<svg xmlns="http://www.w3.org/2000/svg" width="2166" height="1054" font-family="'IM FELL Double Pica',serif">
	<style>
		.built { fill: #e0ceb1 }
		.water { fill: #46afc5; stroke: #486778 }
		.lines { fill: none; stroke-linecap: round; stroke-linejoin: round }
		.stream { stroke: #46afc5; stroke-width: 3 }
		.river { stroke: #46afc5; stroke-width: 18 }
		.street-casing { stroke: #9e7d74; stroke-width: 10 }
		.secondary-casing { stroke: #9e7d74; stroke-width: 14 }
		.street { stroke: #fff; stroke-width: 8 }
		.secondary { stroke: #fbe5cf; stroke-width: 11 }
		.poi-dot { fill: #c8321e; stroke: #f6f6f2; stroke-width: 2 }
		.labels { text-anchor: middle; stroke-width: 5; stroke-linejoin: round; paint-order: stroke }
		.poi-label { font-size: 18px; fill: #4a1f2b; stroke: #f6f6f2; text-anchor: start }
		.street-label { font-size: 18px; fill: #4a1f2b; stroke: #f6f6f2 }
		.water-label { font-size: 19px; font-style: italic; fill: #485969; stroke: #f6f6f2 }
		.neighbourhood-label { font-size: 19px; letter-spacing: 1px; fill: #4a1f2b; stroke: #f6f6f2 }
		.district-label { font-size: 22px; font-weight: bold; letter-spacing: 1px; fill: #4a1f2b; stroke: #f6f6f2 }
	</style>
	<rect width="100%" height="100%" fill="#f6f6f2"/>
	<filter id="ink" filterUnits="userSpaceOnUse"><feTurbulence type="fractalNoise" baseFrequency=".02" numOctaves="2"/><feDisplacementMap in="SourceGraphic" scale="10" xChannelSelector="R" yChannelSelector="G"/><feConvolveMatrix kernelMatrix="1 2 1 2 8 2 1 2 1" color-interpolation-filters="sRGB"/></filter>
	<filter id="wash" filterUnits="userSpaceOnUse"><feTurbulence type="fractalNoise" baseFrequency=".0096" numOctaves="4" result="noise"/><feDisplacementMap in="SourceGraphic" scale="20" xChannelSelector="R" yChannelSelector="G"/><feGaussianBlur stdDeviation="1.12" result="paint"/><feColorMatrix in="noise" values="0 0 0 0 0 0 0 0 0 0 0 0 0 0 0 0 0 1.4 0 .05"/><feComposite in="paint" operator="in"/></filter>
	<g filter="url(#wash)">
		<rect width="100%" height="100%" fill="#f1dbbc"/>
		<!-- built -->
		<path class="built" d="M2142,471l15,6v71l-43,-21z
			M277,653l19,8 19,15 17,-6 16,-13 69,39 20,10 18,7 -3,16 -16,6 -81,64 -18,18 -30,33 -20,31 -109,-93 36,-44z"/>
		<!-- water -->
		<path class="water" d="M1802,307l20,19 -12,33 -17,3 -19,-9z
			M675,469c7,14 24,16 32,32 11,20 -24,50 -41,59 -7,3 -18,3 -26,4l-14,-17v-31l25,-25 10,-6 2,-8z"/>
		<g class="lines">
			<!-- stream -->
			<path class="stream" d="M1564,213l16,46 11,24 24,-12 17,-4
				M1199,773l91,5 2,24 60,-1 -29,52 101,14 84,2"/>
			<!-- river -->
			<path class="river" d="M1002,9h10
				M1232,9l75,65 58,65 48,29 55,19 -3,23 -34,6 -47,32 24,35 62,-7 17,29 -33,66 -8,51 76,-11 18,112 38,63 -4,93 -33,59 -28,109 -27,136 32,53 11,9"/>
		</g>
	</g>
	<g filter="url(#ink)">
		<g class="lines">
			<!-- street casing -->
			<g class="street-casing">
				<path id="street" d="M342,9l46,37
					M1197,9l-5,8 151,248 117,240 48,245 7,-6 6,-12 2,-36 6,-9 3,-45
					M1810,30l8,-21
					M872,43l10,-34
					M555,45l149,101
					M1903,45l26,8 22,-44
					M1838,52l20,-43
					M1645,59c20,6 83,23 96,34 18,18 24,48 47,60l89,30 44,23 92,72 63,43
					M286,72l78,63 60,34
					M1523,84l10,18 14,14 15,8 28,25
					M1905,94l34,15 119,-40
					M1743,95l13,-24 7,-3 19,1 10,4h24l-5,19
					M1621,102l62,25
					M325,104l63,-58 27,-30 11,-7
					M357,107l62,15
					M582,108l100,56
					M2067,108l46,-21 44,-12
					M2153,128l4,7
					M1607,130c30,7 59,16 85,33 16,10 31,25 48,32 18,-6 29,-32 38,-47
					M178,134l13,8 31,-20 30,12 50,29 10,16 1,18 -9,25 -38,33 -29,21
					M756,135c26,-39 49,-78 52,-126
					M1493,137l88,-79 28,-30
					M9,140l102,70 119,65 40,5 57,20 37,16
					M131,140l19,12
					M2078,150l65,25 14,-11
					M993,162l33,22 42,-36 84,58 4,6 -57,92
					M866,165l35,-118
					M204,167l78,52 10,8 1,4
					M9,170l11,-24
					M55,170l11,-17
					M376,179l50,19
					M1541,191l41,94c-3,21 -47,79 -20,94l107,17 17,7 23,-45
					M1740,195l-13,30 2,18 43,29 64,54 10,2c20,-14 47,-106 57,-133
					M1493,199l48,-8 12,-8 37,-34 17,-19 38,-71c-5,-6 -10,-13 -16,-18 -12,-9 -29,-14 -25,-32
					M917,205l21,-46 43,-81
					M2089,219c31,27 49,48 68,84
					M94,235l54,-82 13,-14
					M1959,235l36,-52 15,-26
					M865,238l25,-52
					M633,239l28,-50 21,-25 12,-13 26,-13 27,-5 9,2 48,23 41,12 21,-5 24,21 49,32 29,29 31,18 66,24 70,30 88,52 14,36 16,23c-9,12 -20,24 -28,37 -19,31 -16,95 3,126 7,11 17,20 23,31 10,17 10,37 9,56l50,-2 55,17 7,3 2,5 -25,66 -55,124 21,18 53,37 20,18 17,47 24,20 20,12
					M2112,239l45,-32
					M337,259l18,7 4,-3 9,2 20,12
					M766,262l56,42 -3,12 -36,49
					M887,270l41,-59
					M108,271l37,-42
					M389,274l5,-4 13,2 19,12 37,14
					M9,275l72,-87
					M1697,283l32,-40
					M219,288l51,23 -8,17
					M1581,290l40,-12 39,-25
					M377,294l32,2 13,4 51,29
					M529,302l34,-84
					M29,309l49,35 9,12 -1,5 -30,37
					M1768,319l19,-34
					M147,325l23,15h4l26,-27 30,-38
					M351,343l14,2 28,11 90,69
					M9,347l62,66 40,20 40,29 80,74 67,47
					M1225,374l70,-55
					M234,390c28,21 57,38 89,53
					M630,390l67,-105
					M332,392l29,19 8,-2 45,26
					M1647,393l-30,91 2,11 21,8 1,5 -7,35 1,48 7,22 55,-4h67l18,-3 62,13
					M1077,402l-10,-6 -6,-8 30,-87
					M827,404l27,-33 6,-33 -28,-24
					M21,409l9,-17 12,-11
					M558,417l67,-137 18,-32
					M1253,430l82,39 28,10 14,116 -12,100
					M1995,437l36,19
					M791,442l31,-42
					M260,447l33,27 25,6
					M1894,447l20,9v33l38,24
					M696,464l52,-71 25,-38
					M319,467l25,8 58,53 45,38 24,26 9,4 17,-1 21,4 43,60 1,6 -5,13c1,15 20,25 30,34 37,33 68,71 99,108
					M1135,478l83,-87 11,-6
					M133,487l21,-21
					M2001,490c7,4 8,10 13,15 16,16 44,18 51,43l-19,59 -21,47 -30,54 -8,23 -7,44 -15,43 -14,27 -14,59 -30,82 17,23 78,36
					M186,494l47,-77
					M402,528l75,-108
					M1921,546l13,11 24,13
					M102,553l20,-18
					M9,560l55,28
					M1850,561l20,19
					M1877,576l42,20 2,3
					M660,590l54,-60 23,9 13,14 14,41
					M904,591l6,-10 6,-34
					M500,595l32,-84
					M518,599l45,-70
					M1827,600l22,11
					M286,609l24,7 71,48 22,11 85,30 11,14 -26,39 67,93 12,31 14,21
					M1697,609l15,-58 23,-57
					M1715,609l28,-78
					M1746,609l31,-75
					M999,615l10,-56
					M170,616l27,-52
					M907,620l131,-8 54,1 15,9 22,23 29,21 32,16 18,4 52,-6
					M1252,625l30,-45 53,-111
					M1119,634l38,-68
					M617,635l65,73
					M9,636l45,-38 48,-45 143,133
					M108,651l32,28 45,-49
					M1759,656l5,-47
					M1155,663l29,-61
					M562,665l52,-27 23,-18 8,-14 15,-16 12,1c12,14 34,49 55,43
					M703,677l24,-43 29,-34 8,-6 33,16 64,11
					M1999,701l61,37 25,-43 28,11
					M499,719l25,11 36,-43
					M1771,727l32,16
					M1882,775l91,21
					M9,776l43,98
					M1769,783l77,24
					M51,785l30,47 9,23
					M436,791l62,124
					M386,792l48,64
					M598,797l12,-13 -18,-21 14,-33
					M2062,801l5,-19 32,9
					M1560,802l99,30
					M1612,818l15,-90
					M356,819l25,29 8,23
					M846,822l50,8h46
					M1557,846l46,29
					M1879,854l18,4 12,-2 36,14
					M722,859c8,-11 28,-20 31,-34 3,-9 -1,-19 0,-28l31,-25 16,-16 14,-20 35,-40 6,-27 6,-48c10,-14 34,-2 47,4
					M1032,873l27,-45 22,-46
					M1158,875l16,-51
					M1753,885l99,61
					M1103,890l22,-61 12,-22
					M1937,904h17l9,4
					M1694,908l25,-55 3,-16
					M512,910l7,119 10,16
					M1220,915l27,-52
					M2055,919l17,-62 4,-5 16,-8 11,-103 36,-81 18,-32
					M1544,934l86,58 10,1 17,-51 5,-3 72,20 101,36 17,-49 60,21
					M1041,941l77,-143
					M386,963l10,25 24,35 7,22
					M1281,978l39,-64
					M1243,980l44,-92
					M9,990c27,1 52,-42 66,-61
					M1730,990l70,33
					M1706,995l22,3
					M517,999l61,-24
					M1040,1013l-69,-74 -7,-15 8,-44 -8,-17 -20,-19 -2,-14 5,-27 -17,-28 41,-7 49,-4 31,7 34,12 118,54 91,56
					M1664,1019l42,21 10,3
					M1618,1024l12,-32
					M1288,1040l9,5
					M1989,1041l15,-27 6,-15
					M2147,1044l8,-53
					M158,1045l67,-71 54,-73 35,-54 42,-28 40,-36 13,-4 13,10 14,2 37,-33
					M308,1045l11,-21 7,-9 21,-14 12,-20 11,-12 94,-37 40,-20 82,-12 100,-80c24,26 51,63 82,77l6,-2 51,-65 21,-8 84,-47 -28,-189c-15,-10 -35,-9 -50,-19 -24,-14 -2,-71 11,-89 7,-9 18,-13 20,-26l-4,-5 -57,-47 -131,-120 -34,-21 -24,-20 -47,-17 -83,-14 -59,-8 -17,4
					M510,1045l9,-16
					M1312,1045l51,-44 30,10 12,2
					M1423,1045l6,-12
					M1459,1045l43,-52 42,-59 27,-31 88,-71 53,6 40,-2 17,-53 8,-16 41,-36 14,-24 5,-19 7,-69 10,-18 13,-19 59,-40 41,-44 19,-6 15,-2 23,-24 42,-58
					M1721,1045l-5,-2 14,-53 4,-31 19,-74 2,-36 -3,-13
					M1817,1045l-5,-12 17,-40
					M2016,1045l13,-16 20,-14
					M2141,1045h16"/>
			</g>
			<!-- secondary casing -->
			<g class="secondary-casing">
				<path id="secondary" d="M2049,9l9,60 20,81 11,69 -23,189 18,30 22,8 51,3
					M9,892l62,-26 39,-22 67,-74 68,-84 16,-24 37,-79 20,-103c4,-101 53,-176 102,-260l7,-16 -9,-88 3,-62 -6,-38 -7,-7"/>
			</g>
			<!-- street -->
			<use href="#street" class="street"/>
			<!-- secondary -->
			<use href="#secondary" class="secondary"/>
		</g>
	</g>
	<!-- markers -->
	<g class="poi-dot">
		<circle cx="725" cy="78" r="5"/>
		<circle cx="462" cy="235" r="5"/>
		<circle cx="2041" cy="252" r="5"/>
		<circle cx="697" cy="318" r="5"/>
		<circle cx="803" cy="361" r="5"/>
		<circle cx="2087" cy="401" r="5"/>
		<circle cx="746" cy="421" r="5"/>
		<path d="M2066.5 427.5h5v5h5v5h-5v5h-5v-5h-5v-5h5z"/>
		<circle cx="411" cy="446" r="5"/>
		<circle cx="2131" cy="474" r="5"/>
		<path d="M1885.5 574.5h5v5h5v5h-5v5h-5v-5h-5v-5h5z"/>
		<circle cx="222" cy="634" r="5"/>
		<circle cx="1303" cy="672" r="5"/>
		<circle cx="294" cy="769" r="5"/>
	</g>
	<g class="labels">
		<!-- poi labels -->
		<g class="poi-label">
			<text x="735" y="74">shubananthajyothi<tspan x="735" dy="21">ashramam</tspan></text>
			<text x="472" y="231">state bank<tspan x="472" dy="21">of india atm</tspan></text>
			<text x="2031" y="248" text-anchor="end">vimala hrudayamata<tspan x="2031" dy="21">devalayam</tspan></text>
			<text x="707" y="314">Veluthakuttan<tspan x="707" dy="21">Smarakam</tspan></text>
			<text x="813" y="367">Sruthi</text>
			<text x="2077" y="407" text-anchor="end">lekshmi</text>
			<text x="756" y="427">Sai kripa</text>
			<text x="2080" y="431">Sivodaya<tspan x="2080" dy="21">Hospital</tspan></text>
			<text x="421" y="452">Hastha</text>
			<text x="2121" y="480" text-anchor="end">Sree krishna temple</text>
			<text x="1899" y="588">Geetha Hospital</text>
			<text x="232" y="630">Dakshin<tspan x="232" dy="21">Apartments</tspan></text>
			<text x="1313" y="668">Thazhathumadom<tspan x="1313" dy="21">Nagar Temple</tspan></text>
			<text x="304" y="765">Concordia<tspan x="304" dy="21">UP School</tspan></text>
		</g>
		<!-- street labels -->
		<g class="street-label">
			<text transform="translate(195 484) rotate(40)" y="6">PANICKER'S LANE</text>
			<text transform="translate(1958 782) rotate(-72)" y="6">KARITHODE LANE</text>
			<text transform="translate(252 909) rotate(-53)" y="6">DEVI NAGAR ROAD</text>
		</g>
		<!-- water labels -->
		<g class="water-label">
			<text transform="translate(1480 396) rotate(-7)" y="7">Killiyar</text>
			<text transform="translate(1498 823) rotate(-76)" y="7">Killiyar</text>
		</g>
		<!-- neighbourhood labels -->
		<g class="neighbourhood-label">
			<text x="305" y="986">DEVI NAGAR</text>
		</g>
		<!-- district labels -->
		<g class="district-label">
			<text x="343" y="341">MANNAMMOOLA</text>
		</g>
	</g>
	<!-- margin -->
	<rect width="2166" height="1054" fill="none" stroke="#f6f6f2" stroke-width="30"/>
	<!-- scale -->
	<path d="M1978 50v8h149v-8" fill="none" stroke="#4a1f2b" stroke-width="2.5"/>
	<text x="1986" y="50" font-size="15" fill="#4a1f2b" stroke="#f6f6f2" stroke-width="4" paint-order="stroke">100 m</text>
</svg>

__Task directions__
Filter the listing above for the string "baseFrequency" and copy every matching line.

__Worked solution__
	<filter id="ink" filterUnits="userSpaceOnUse"><feTurbulence type="fractalNoise" baseFrequency=".02" numOctaves="2"/><feDisplacementMap in="SourceGraphic" scale="10" xChannelSelector="R" yChannelSelector="G"/><feConvolveMatrix kernelMatrix="1 2 1 2 8 2 1 2 1" color-interpolation-filters="sRGB"/></filter>
	<filter id="wash" filterUnits="userSpaceOnUse"><feTurbulence type="fractalNoise" baseFrequency=".0096" numOctaves="4" result="noise"/><feDisplacementMap in="SourceGraphic" scale="20" xChannelSelector="R" yChannelSelector="G"/><feGaussianBlur stdDeviation="1.12" result="paint"/><feColorMatrix in="noise" values="0 0 0 0 0 0 0 0 0 0 0 0 0 0 0 0 0 1.4 0 .05"/><feComposite in="paint" operator="in"/></filter>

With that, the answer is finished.